■ Objectives
1/ Say whether each statement agrees with the teaching tips on classroom materials, answering yes or no and quoting the deciding words. (a) The tips encourage handing out plenty of photocopies. (b) PowerPoint is described as more effective for images than for text. (c) Teachers are advised to ask whether a slide can fill at least 10 minutes.
2/ Pick up the teaching tips on classroom materials after their final sentence and carry on in the same style.

7. Materials – paper
Don’t give huge amounts of photocopies. They end up as shopping lists or in the classroom bin.
8. Materials – digital
Powerpoints are usually teacher-fronted and can be boring, especially if they have a lot of text on them. Go to a conference, observe how presenters use powerpoint etc, and reflect on what engages and what doesn’t. Powerpoint is useful for reducing paper waste, but it’s more effective for images than text on the whole. If you DO use it, don’t whizz from slide to slide. Think “Can I get at least 10 minutes out of this slide? Will it get my students speaking, thinking, processing?” If not, consider ditching it (unless it’s an answer key, or similar). Materials should be stimuli, they are not The Lesson.

Stored records
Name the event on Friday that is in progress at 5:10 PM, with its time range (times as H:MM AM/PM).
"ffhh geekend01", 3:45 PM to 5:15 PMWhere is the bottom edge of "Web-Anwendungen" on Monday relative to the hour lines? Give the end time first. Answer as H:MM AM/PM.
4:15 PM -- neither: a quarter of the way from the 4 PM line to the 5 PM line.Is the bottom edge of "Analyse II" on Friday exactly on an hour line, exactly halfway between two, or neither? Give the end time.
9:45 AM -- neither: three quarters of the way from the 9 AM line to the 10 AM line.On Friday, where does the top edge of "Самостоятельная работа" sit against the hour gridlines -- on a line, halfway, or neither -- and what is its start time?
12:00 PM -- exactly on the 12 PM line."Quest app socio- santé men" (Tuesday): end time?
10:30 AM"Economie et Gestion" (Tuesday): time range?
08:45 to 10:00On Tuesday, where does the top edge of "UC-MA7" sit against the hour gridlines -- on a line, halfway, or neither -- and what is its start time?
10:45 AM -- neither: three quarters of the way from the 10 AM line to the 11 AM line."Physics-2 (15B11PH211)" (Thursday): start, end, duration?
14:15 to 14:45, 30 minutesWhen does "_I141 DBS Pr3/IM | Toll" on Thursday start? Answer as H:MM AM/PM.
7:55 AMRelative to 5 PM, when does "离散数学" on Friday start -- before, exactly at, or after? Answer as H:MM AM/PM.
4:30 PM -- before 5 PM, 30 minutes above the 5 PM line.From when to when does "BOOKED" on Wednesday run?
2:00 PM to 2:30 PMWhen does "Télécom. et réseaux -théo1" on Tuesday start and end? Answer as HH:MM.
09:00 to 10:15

■ Responses in order
1/
(a) No: "Don’t give huge amounts of photocopies."
(b) Yes: "it’s more effective for images than text on the whole"
(c) Yes: "Can I get at least 10 minutes out of this slide?"

2/
9. Out of the classroom – preparation
Don’t over-prepare. Prepare yourself more than your lesson. Think of ways to teach things that will generate language, engagement, spontaneity and connection, and check for potholes (see point 2 above). Check your materials work, but don’t waste time on detailed step-by-step lesson plans. You shouldn’t cling to a plan, there will be human beings in the room, not just you and your plan, so, as long as you have the general outline covered, have checked the answers to reading comprehensions (and can explain why they’re correct) and that there are no errors in the materials, just go in and have fun. 3-hour planning sessions for a 55 minute lesson should stay on your pre-sessional training course, but winging it is just as bad.
10. Out of the classroom – bosses etc.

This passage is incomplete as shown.